→ Action item: From the entries below, count the lines holding the word "GenerationSoftware" and give nothing but the number.

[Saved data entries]

= = = = = = =

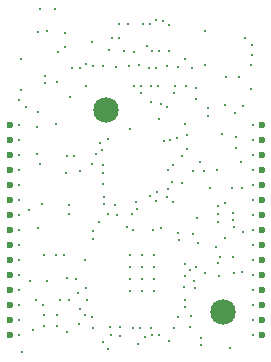
<source format=gbr>
%TF.GenerationSoftware,Altium Limited,Altium Designer,20.1.11 (218)*%
G04 Layer_Color=0*
%FSLAX26Y26*%
%MOIN*%
%TF.SameCoordinates,F1652399-7491-40A6-9504-01A14B245E9D*%
%TF.FilePolarity,Positive*%
%TF.FileFunction,Plated,1,6,PTH,Drill*%
%TF.Part,Single*%
G01*
G75*
%TA.AperFunction,ComponentDrill*%
%ADD134C,0.023622*%
%TA.AperFunction,OtherDrill,Pad Free-2 (708.424mil,164.058mil)*%
%ADD135C,0.085000*%
%TA.AperFunction,OtherDrill,Pad Free-1 (318.424mil,839.058mil)*%
%ADD136C,0.085000*%
%TA.AperFunction,ViaDrill,NotFilled*%
%ADD137C,0.007874*%
D134*
X0Y88190D02*
D03*
Y138190D02*
D03*
Y188190D02*
D03*
Y238190D02*
D03*
Y288190D02*
D03*
Y338190D02*
D03*
Y388190D02*
D03*
Y438190D02*
D03*
Y488190D02*
D03*
Y538190D02*
D03*
Y588190D02*
D03*
Y638190D02*
D03*
Y688190D02*
D03*
Y738190D02*
D03*
Y788190D02*
D03*
X838583Y88190D02*
D03*
Y138190D02*
D03*
Y188190D02*
D03*
Y238190D02*
D03*
Y288190D02*
D03*
Y338190D02*
D03*
Y388190D02*
D03*
Y438190D02*
D03*
Y488190D02*
D03*
Y538190D02*
D03*
Y588190D02*
D03*
Y638190D02*
D03*
Y688190D02*
D03*
Y738190D02*
D03*
Y788190D02*
D03*
D135*
X708424Y164058D02*
D03*
D136*
X318424Y839058D02*
D03*
D137*
X496558Y1033925D02*
D03*
X111000Y188456D02*
D03*
X185034Y629458D02*
D03*
X314124Y525058D02*
D03*
X574358Y597000D02*
D03*
X219424Y277058D02*
D03*
X296352Y466986D02*
D03*
X557642Y747067D02*
D03*
X188424Y685388D02*
D03*
X393704Y1124058D02*
D03*
X524924Y987058D02*
D03*
X233724Y636158D02*
D03*
X274824Y658958D02*
D03*
X105000Y525628D02*
D03*
X98424Y659058D02*
D03*
X590642Y708000D02*
D03*
Y756000D02*
D03*
X534925Y739000D02*
D03*
X165354Y204058D02*
D03*
X328000Y42000D02*
D03*
X311000Y67000D02*
D03*
X212599Y685388D02*
D03*
X312124Y550058D02*
D03*
X326002Y491991D02*
D03*
X547000Y112000D02*
D03*
X601424Y117058D02*
D03*
X619094Y911418D02*
D03*
X585584Y919058D02*
D03*
X399934Y776066D02*
D03*
X745064Y449658D02*
D03*
X743000Y348000D02*
D03*
X688029Y382560D02*
D03*
X718000Y413000D02*
D03*
X90554Y692918D02*
D03*
X124503Y1102979D02*
D03*
X183424Y1094058D02*
D03*
X161414Y1031498D02*
D03*
X207000Y979000D02*
D03*
X495000Y808000D02*
D03*
X541283Y597345D02*
D03*
X504424Y446058D02*
D03*
X541642Y531775D02*
D03*
X350424Y523426D02*
D03*
X486284Y534258D02*
D03*
X355524Y490058D02*
D03*
X154642Y791265D02*
D03*
X619094Y875988D02*
D03*
X489000Y564000D02*
D03*
X527000Y638000D02*
D03*
X477693Y437817D02*
D03*
X390000Y450000D02*
D03*
X409276Y437980D02*
D03*
X405424Y492058D02*
D03*
X610714Y634058D02*
D03*
X573000Y687000D02*
D03*
X707000Y760000D02*
D03*
X582642Y791067D02*
D03*
X658424Y844058D02*
D03*
X667324Y579758D02*
D03*
X691144Y639058D02*
D03*
X183424Y1049068D02*
D03*
X362204Y1124058D02*
D03*
X277124Y434358D02*
D03*
X622724Y477958D02*
D03*
X327000Y742000D02*
D03*
X542030Y655034D02*
D03*
X527564Y575481D02*
D03*
X308324Y629458D02*
D03*
X502000Y860000D02*
D03*
X546035Y895368D02*
D03*
X468580Y865304D02*
D03*
X436000Y894000D02*
D03*
X523424Y849048D02*
D03*
X308674Y656794D02*
D03*
X470584Y919928D02*
D03*
X308000Y704000D02*
D03*
X301000Y728000D02*
D03*
X524000Y550000D02*
D03*
X494174Y919008D02*
D03*
X512000Y735000D02*
D03*
X466000Y553000D02*
D03*
X419140Y531774D02*
D03*
X422424Y509058D02*
D03*
X275594Y407748D02*
D03*
X197724Y491058D02*
D03*
X310924Y592558D02*
D03*
X287216Y691366D02*
D03*
X29554Y138188D02*
D03*
Y238188D02*
D03*
Y288188D02*
D03*
Y388188D02*
D03*
Y438188D02*
D03*
Y538188D02*
D03*
Y638188D02*
D03*
Y688188D02*
D03*
Y788188D02*
D03*
X31134Y871338D02*
D03*
X38000Y1008000D02*
D03*
X114174Y155518D02*
D03*
X112174Y120078D02*
D03*
X86614Y204058D02*
D03*
X112924Y354558D02*
D03*
X93424Y444058D02*
D03*
X90554Y783468D02*
D03*
X117824Y928158D02*
D03*
X117899Y952274D02*
D03*
X93424Y1099058D02*
D03*
X100394Y1174058D02*
D03*
X157484Y155518D02*
D03*
Y120078D02*
D03*
X195264Y204058D02*
D03*
X188424Y279058D02*
D03*
X181424Y355058D02*
D03*
X153424Y354058D02*
D03*
X195000Y522000D02*
D03*
X200714Y881348D02*
D03*
X157508Y930492D02*
D03*
X275594Y113348D02*
D03*
X274424Y148058D02*
D03*
X251424Y155058D02*
D03*
X255424Y206698D02*
D03*
X251974Y919058D02*
D03*
X253424Y993458D02*
D03*
X333424Y114058D02*
D03*
X330624Y1037458D02*
D03*
X338424Y1080058D02*
D03*
X362424Y1079058D02*
D03*
X425204Y59058D02*
D03*
X401574Y236228D02*
D03*
X440944D02*
D03*
X401574Y314968D02*
D03*
Y275598D02*
D03*
X440944Y314968D02*
D03*
Y275598D02*
D03*
X401574Y354968D02*
D03*
X440944D02*
D03*
X414524Y919058D02*
D03*
X437824Y919958D02*
D03*
X412424Y1033058D02*
D03*
X443135Y1124830D02*
D03*
X480314Y236228D02*
D03*
Y314968D02*
D03*
Y275598D02*
D03*
Y354968D02*
D03*
X473424Y1033925D02*
D03*
X558624Y147858D02*
D03*
X601924Y152658D02*
D03*
X582424Y204058D02*
D03*
X598424Y305118D02*
D03*
X581774Y324808D02*
D03*
Y285438D02*
D03*
X583424Y1009058D02*
D03*
X637424Y55118D02*
D03*
X636424Y78058D02*
D03*
X649424Y295058D02*
D03*
X646144Y634058D02*
D03*
X648278Y1103000D02*
D03*
X732424Y47058D02*
D03*
X746424Y296058D02*
D03*
X742424Y473038D02*
D03*
X717724Y528458D02*
D03*
X752994Y713628D02*
D03*
X715000Y855000D02*
D03*
X763784Y949418D02*
D03*
X720474Y949058D02*
D03*
X809724Y138188D02*
D03*
Y238188D02*
D03*
Y288188D02*
D03*
Y388188D02*
D03*
Y438188D02*
D03*
Y538188D02*
D03*
Y638188D02*
D03*
Y688188D02*
D03*
Y788188D02*
D03*
X805714Y1021338D02*
D03*
X29554Y188188D02*
D03*
Y88188D02*
D03*
X39499Y31500D02*
D03*
X29554Y488188D02*
D03*
Y338188D02*
D03*
Y738188D02*
D03*
Y588188D02*
D03*
X35748Y906768D02*
D03*
X76384Y104058D02*
D03*
X124014Y269058D02*
D03*
X93424Y830708D02*
D03*
X188424Y99058D02*
D03*
X233424Y174058D02*
D03*
X253424Y246068D02*
D03*
X250224Y337758D02*
D03*
X273424Y1064058D02*
D03*
X275704Y984058D02*
D03*
X232284Y979058D02*
D03*
X337424Y90058D02*
D03*
X353741Y982601D02*
D03*
X432424Y112058D02*
D03*
X408623D02*
D03*
X396812Y985658D02*
D03*
X430000Y988776D02*
D03*
X472424Y88058D02*
D03*
X495796Y87953D02*
D03*
X486424Y978958D02*
D03*
X509000Y1134000D02*
D03*
X486284Y1138492D02*
D03*
X582424Y181058D02*
D03*
X581424Y248058D02*
D03*
X563424Y407058D02*
D03*
X560424Y430058D02*
D03*
X561424Y982058D02*
D03*
X658424Y819058D02*
D03*
X633424Y664048D02*
D03*
X648424Y989048D02*
D03*
X742424Y497058D02*
D03*
X753424Y749058D02*
D03*
X748424Y829058D02*
D03*
X738524Y577558D02*
D03*
X809724Y188188D02*
D03*
Y88188D02*
D03*
Y488188D02*
D03*
Y338188D02*
D03*
Y738188D02*
D03*
Y588188D02*
D03*
X805714Y1056778D02*
D03*
X803424Y989058D02*
D03*
Y909058D02*
D03*
X228424Y124018D02*
D03*
X225424Y229058D02*
D03*
X53424Y849048D02*
D03*
X151574Y1174058D02*
D03*
X367424Y84648D02*
D03*
X450464Y81038D02*
D03*
X530000Y70000D02*
D03*
X368114Y114178D02*
D03*
X548424Y919058D02*
D03*
X530424Y1034058D02*
D03*
X378424D02*
D03*
X530000Y1121000D02*
D03*
X615114Y244568D02*
D03*
X621424Y315058D02*
D03*
X696954Y284088D02*
D03*
X773399Y297208D02*
D03*
X627424Y395058D02*
D03*
X693424Y464058D02*
D03*
Y519058D02*
D03*
X775584Y852368D02*
D03*
X783424Y1079068D02*
D03*
X63424Y504058D02*
D03*
X66924Y269058D02*
D03*
X468504Y112208D02*
D03*
X311024Y984058D02*
D03*
X463704Y978958D02*
D03*
X465757Y1126892D02*
D03*
X457000Y1051000D02*
D03*
X693424Y492718D02*
D03*
X614924Y268858D02*
D03*
X609424Y427058D02*
D03*
X698674Y349378D02*
D03*
X692874Y327408D02*
D03*
X777824Y431858D02*
D03*
X773024Y579458D02*
D03*
X768424Y664058D02*
D03*
X606931Y978431D02*
D03*
%TF.MD5,00d7e110fb3cc688a0faa1290eb642e9*%
M02*

</source>
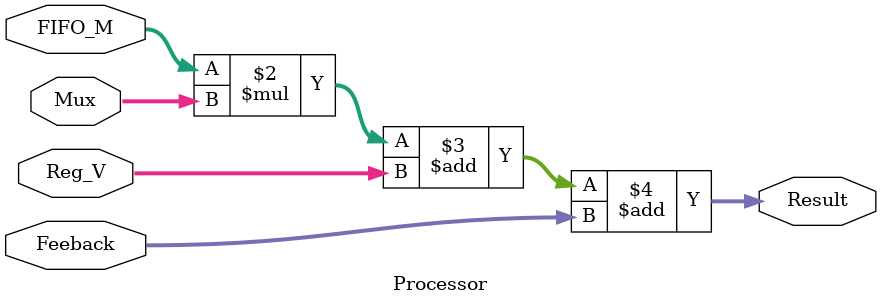
<source format=sv>
module Processor 
#(
	// PARAMETERS
	parameter WORD_LENGTH = 8
)
(
	// INPUTS
	input  [WORD_LENGTH - 1:0] FIFO_M,
	input  [WORD_LENGTH - 1:0] Reg_V,
	input  [WORD_LENGTH - 1:0] Mux,
	input  [WORD_LENGTH - 1:0] Feeback,
	// OUTPUTS
	output logic [WORD_LENGTH - 1:0] Result
);


always_comb begin

	Result = FIFO_M * Mux + Reg_V + Feeback;

end


endmodule

</source>
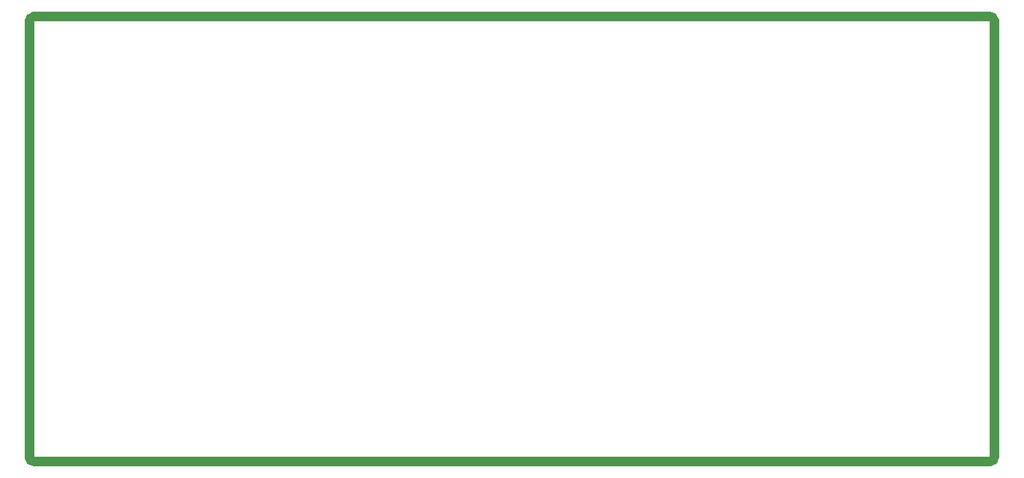
<source format=gko>
G04 Layer_Color=16711935*
%FSLAX25Y25*%
%MOIN*%
G70*
G01*
G75*
%ADD94C,0.04724*%
D94*
X624862Y399500D02*
G03*
X622500Y401862I-2362J0D01*
G01*
X624862Y399500D02*
G03*
X622500Y401862I-2362J0D01*
G01*
Y185638D02*
G03*
X624862Y188000I0J2362D01*
G01*
X622500Y185638D02*
G03*
X624862Y188000I0J2362D01*
G01*
X159000Y401862D02*
G03*
X156638Y399500I0J-2362D01*
G01*
X159000Y401862D02*
G03*
X156638Y399500I0J-2362D01*
G01*
Y188000D02*
G03*
X159000Y185638I2362J0D01*
G01*
X156638Y188000D02*
G03*
X159000Y185638I2362J0D01*
G01*
X624862Y188000D02*
Y399500D01*
X159000Y401862D02*
X622500D01*
X159000Y185638D02*
X622500D01*
X156638Y188000D02*
Y399500D01*
M02*

</source>
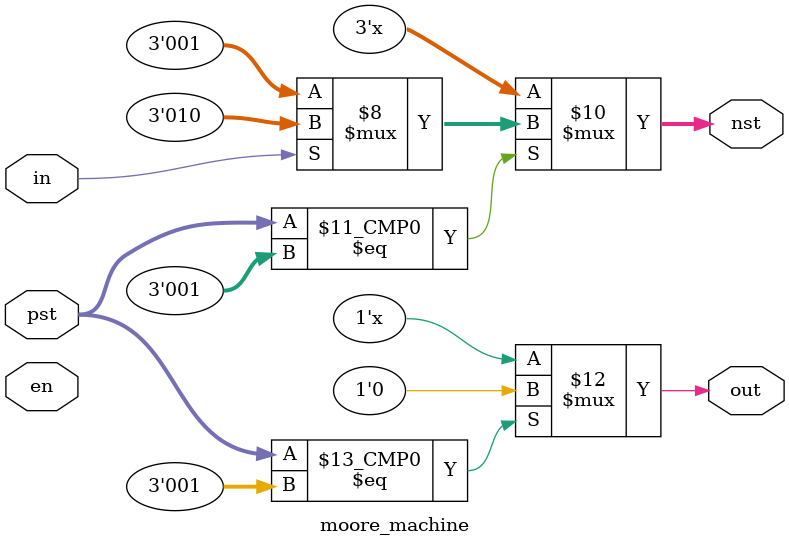
<source format=v>
`timescale 1ns / 1ps
module moore_machine(en,in,pst,nst,out);
input en,in;
input [2:0] pst;
output [2:0]nst;
output out;
reg [2:0] nst;
reg out;
parameter a=001,b=010,c=100,d=110,e=111;
always @(en)
begin
case (pst)
a:
begin
out<=0;
if (in==0)
nst<=a;
else
nst <=b;
end

b:
begin
out<=0;
if (in==0)
nst<=b;
else
nst <=c;
end

c:
begin
out<=1;
if (in==0)
nst<=d;
else
nst <=e;
end

d:
begin
out<=0;
if (in==0)
nst<=d;
else
nst <=a;
end


e:
begin
out<=1;
if (in==0)
nst<=e;
else
nst <=d;
end

endcase
end
endmodule


</source>
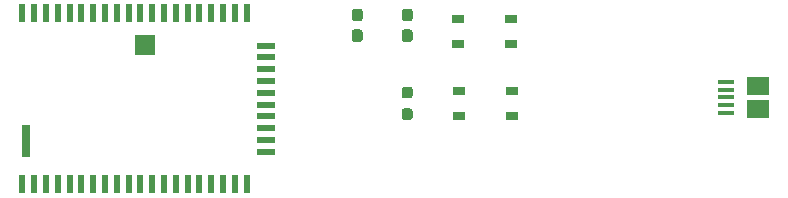
<source format=gbr>
%TF.GenerationSoftware,KiCad,Pcbnew,(5.1.9)-1*%
%TF.CreationDate,2021-12-20T00:17:31+00:00*%
%TF.ProjectId,BM83 breakout,424d3833-2062-4726-9561-6b6f75742e6b,rev?*%
%TF.SameCoordinates,Original*%
%TF.FileFunction,Paste,Top*%
%TF.FilePolarity,Positive*%
%FSLAX46Y46*%
G04 Gerber Fmt 4.6, Leading zero omitted, Abs format (unit mm)*
G04 Created by KiCad (PCBNEW (5.1.9)-1) date 2021-12-20 00:17:31*
%MOMM*%
%LPD*%
G01*
G04 APERTURE LIST*
%ADD10R,1.900000X1.500000*%
%ADD11R,1.350000X0.400000*%
%ADD12R,1.780000X1.780000*%
%ADD13R,0.760000X2.790000*%
%ADD14R,0.600000X1.500000*%
%ADD15R,1.500000X0.600000*%
%ADD16R,1.000000X0.750000*%
G04 APERTURE END LIST*
D10*
%TO.C,J3*%
X135349500Y-98536000D03*
D11*
X132649500Y-97536000D03*
X132649500Y-96886000D03*
X132649500Y-96236000D03*
X132649500Y-98836000D03*
X132649500Y-98186000D03*
D10*
X135349500Y-96536000D03*
%TD*%
D12*
%TO.C,U1*%
X83510000Y-93136000D03*
D13*
X73400000Y-101196000D03*
D14*
X73080000Y-90406000D03*
X74080000Y-90406000D03*
X75080000Y-90406000D03*
X76080000Y-90406000D03*
X77080000Y-90406000D03*
X78080000Y-90406000D03*
X79080000Y-90406000D03*
X80080000Y-90406000D03*
X81080000Y-90406000D03*
X82080000Y-90406000D03*
X83080000Y-90406000D03*
X84080000Y-90406000D03*
X85080000Y-90406000D03*
X86080000Y-90406000D03*
X87080000Y-90406000D03*
X88080000Y-90406000D03*
X89080000Y-90406000D03*
X90080000Y-90406000D03*
X91080000Y-90406000D03*
X92080000Y-90406000D03*
D15*
X93730000Y-93156000D03*
X93730000Y-94156000D03*
X93730000Y-95156000D03*
X93730000Y-96156000D03*
X93730000Y-97156000D03*
X93730000Y-98156000D03*
X93730000Y-99156000D03*
X93730000Y-100156000D03*
X93730000Y-101156000D03*
X93730000Y-102156000D03*
D14*
X92080000Y-104906000D03*
X91080000Y-104906000D03*
X90080000Y-104906000D03*
X89080000Y-104906000D03*
X88080000Y-104906000D03*
X87080000Y-104906000D03*
X86080000Y-104906000D03*
X85080000Y-104906000D03*
X84080000Y-104906000D03*
X83080000Y-104906000D03*
X82080000Y-104906000D03*
X81080000Y-104906000D03*
X80080000Y-104906000D03*
X79080000Y-104906000D03*
X78080000Y-104906000D03*
X77080000Y-104906000D03*
X76080000Y-104906000D03*
X75080000Y-104906000D03*
X74080000Y-104906000D03*
X73080000Y-104906000D03*
%TD*%
D16*
%TO.C,RST*%
X110069022Y-96972303D03*
X114569022Y-96972303D03*
X114569022Y-99122303D03*
X110069022Y-99122303D03*
%TD*%
%TO.C,MFB*%
X114466978Y-93019697D03*
X109966978Y-93019697D03*
X109966978Y-90869697D03*
X114466978Y-90869697D03*
%TD*%
%TO.C,R1*%
G36*
G01*
X105901500Y-97619000D02*
X105426500Y-97619000D01*
G75*
G02*
X105189000Y-97381500I0J237500D01*
G01*
X105189000Y-96881500D01*
G75*
G02*
X105426500Y-96644000I237500J0D01*
G01*
X105901500Y-96644000D01*
G75*
G02*
X106139000Y-96881500I0J-237500D01*
G01*
X106139000Y-97381500D01*
G75*
G02*
X105901500Y-97619000I-237500J0D01*
G01*
G37*
G36*
G01*
X105901500Y-99444000D02*
X105426500Y-99444000D01*
G75*
G02*
X105189000Y-99206500I0J237500D01*
G01*
X105189000Y-98706500D01*
G75*
G02*
X105426500Y-98469000I237500J0D01*
G01*
X105901500Y-98469000D01*
G75*
G02*
X106139000Y-98706500I0J-237500D01*
G01*
X106139000Y-99206500D01*
G75*
G02*
X105901500Y-99444000I-237500J0D01*
G01*
G37*
%TD*%
%TO.C,D2*%
G36*
G01*
X101190500Y-91790000D02*
X101665500Y-91790000D01*
G75*
G02*
X101903000Y-92027500I0J-237500D01*
G01*
X101903000Y-92602500D01*
G75*
G02*
X101665500Y-92840000I-237500J0D01*
G01*
X101190500Y-92840000D01*
G75*
G02*
X100953000Y-92602500I0J237500D01*
G01*
X100953000Y-92027500D01*
G75*
G02*
X101190500Y-91790000I237500J0D01*
G01*
G37*
G36*
G01*
X101190500Y-90040000D02*
X101665500Y-90040000D01*
G75*
G02*
X101903000Y-90277500I0J-237500D01*
G01*
X101903000Y-90852500D01*
G75*
G02*
X101665500Y-91090000I-237500J0D01*
G01*
X101190500Y-91090000D01*
G75*
G02*
X100953000Y-90852500I0J237500D01*
G01*
X100953000Y-90277500D01*
G75*
G02*
X101190500Y-90040000I237500J0D01*
G01*
G37*
%TD*%
%TO.C,D1*%
G36*
G01*
X105426500Y-91790000D02*
X105901500Y-91790000D01*
G75*
G02*
X106139000Y-92027500I0J-237500D01*
G01*
X106139000Y-92602500D01*
G75*
G02*
X105901500Y-92840000I-237500J0D01*
G01*
X105426500Y-92840000D01*
G75*
G02*
X105189000Y-92602500I0J237500D01*
G01*
X105189000Y-92027500D01*
G75*
G02*
X105426500Y-91790000I237500J0D01*
G01*
G37*
G36*
G01*
X105426500Y-90040000D02*
X105901500Y-90040000D01*
G75*
G02*
X106139000Y-90277500I0J-237500D01*
G01*
X106139000Y-90852500D01*
G75*
G02*
X105901500Y-91090000I-237500J0D01*
G01*
X105426500Y-91090000D01*
G75*
G02*
X105189000Y-90852500I0J237500D01*
G01*
X105189000Y-90277500D01*
G75*
G02*
X105426500Y-90040000I237500J0D01*
G01*
G37*
%TD*%
M02*

</source>
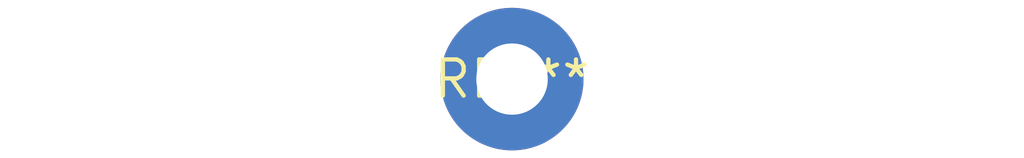
<source format=kicad_pcb>
(kicad_pcb (version 20240108) (generator pcbnew)

  (general
    (thickness 1.6)
  )

  (paper "A4")
  (layers
    (0 "F.Cu" signal)
    (31 "B.Cu" signal)
    (32 "B.Adhes" user "B.Adhesive")
    (33 "F.Adhes" user "F.Adhesive")
    (34 "B.Paste" user)
    (35 "F.Paste" user)
    (36 "B.SilkS" user "B.Silkscreen")
    (37 "F.SilkS" user "F.Silkscreen")
    (38 "B.Mask" user)
    (39 "F.Mask" user)
    (40 "Dwgs.User" user "User.Drawings")
    (41 "Cmts.User" user "User.Comments")
    (42 "Eco1.User" user "User.Eco1")
    (43 "Eco2.User" user "User.Eco2")
    (44 "Edge.Cuts" user)
    (45 "Margin" user)
    (46 "B.CrtYd" user "B.Courtyard")
    (47 "F.CrtYd" user "F.Courtyard")
    (48 "B.Fab" user)
    (49 "F.Fab" user)
    (50 "User.1" user)
    (51 "User.2" user)
    (52 "User.3" user)
    (53 "User.4" user)
    (54 "User.5" user)
    (55 "User.6" user)
    (56 "User.7" user)
    (57 "User.8" user)
    (58 "User.9" user)
  )

  (setup
    (pad_to_mask_clearance 0)
    (pcbplotparams
      (layerselection 0x00010fc_ffffffff)
      (plot_on_all_layers_selection 0x0000000_00000000)
      (disableapertmacros false)
      (usegerberextensions false)
      (usegerberattributes false)
      (usegerberadvancedattributes false)
      (creategerberjobfile false)
      (dashed_line_dash_ratio 12.000000)
      (dashed_line_gap_ratio 3.000000)
      (svgprecision 4)
      (plotframeref false)
      (viasonmask false)
      (mode 1)
      (useauxorigin false)
      (hpglpennumber 1)
      (hpglpenspeed 20)
      (hpglpendiameter 15.000000)
      (dxfpolygonmode false)
      (dxfimperialunits false)
      (dxfusepcbnewfont false)
      (psnegative false)
      (psa4output false)
      (plotreference false)
      (plotvalue false)
      (plotinvisibletext false)
      (sketchpadsonfab false)
      (subtractmaskfromsilk false)
      (outputformat 1)
      (mirror false)
      (drillshape 1)
      (scaleselection 1)
      (outputdirectory "")
    )
  )

  (net 0 "")

  (footprint "MountingHole_2.5mm_Pad_TopBottom" (layer "F.Cu") (at 0 0))

)

</source>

= = = = = = =

→ Response below: 2